Retype, exactly as they appear below, the lines between the line holding "Ich habe eine" and the line holding "پیچیدگی و جزئیات طراحی", both ends included.
+++ Given entries +++
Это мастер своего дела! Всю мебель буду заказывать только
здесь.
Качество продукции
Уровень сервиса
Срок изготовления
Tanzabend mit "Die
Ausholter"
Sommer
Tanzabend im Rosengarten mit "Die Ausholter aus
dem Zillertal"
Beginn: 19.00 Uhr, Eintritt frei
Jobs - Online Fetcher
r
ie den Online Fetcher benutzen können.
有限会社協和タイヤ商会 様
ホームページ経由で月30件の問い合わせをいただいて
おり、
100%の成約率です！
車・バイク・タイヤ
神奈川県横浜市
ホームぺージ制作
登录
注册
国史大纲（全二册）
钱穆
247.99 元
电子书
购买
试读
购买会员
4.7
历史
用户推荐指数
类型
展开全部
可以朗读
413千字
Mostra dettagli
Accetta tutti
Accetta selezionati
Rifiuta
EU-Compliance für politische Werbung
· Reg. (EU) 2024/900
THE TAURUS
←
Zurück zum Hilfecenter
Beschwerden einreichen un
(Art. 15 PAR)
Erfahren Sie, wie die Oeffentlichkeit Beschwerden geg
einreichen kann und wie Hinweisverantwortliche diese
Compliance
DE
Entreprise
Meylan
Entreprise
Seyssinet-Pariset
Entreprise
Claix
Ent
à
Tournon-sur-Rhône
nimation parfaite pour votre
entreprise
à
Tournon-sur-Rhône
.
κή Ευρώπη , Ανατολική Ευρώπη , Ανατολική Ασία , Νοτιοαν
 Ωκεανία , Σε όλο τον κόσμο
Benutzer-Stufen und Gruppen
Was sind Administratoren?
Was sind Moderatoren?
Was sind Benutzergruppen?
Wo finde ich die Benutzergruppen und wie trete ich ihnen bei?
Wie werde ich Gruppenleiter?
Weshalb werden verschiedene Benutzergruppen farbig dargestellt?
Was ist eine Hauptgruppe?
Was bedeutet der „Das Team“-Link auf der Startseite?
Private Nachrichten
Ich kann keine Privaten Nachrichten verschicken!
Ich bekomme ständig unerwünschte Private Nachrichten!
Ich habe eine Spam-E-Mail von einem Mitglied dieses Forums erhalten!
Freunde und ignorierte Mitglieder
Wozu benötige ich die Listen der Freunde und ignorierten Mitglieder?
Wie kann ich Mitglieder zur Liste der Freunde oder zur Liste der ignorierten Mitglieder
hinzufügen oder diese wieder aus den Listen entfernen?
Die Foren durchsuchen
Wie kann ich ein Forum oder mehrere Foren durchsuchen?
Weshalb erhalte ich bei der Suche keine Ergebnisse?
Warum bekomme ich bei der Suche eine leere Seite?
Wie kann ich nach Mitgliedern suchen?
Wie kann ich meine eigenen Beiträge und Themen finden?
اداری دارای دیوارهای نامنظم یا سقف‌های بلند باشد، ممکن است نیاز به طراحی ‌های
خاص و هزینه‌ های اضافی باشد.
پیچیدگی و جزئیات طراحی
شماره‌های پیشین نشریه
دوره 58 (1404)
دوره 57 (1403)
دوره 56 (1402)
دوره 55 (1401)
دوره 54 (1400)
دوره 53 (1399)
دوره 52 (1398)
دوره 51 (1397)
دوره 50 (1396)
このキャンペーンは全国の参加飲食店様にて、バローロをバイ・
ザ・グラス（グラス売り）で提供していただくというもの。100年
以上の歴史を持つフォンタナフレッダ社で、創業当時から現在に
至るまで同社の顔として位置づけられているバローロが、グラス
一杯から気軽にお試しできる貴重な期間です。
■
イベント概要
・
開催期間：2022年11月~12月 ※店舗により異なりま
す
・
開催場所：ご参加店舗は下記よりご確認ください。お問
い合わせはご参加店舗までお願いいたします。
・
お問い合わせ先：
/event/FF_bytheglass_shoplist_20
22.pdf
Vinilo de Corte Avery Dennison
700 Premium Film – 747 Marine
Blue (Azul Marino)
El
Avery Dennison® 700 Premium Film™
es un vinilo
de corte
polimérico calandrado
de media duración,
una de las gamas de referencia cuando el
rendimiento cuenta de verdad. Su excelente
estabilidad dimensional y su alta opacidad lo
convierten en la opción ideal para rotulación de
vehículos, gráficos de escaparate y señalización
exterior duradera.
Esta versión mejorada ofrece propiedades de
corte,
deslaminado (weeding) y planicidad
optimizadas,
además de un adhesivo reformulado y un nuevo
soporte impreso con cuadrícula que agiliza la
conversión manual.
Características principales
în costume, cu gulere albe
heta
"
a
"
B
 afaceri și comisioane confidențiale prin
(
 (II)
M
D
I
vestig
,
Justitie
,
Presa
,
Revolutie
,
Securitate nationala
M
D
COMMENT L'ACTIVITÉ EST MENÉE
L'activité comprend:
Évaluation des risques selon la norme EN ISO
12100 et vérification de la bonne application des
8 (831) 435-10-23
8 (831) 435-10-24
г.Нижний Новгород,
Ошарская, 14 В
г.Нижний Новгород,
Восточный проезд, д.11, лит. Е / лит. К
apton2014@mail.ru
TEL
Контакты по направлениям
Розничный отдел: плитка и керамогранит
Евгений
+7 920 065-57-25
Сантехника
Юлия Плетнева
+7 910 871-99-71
+++
▶ _Response area_:
Ich habe eine Spam-E-Mail von einem Mitglied dieses Forums erhalten!
Freunde und ignorierte Mitglieder
Wozu benötige ich die Listen der Freunde und ignorierten Mitglieder?
Wie kann ich Mitglieder zur Liste der Freunde oder zur Liste der ignorierten Mitglieder
hinzufügen oder diese wieder aus den Listen entfernen?
Die Foren durchsuchen
Wie kann ich ein Forum oder mehrere Foren durchsuchen?
Weshalb erhalte ich bei der Suche keine Ergebnisse?
Warum bekomme ich bei der Suche eine leere Seite?
Wie kann ich nach Mitgliedern suchen?
Wie kann ich meine eigenen Beiträge und Themen finden?
اداری دارای دیوارهای نامنظم یا سقف‌های بلند باشد، ممکن است نیاز به طراحی ‌های
خاص و هزینه‌ های اضافی باشد.
پیچیدگی و جزئیات طراحی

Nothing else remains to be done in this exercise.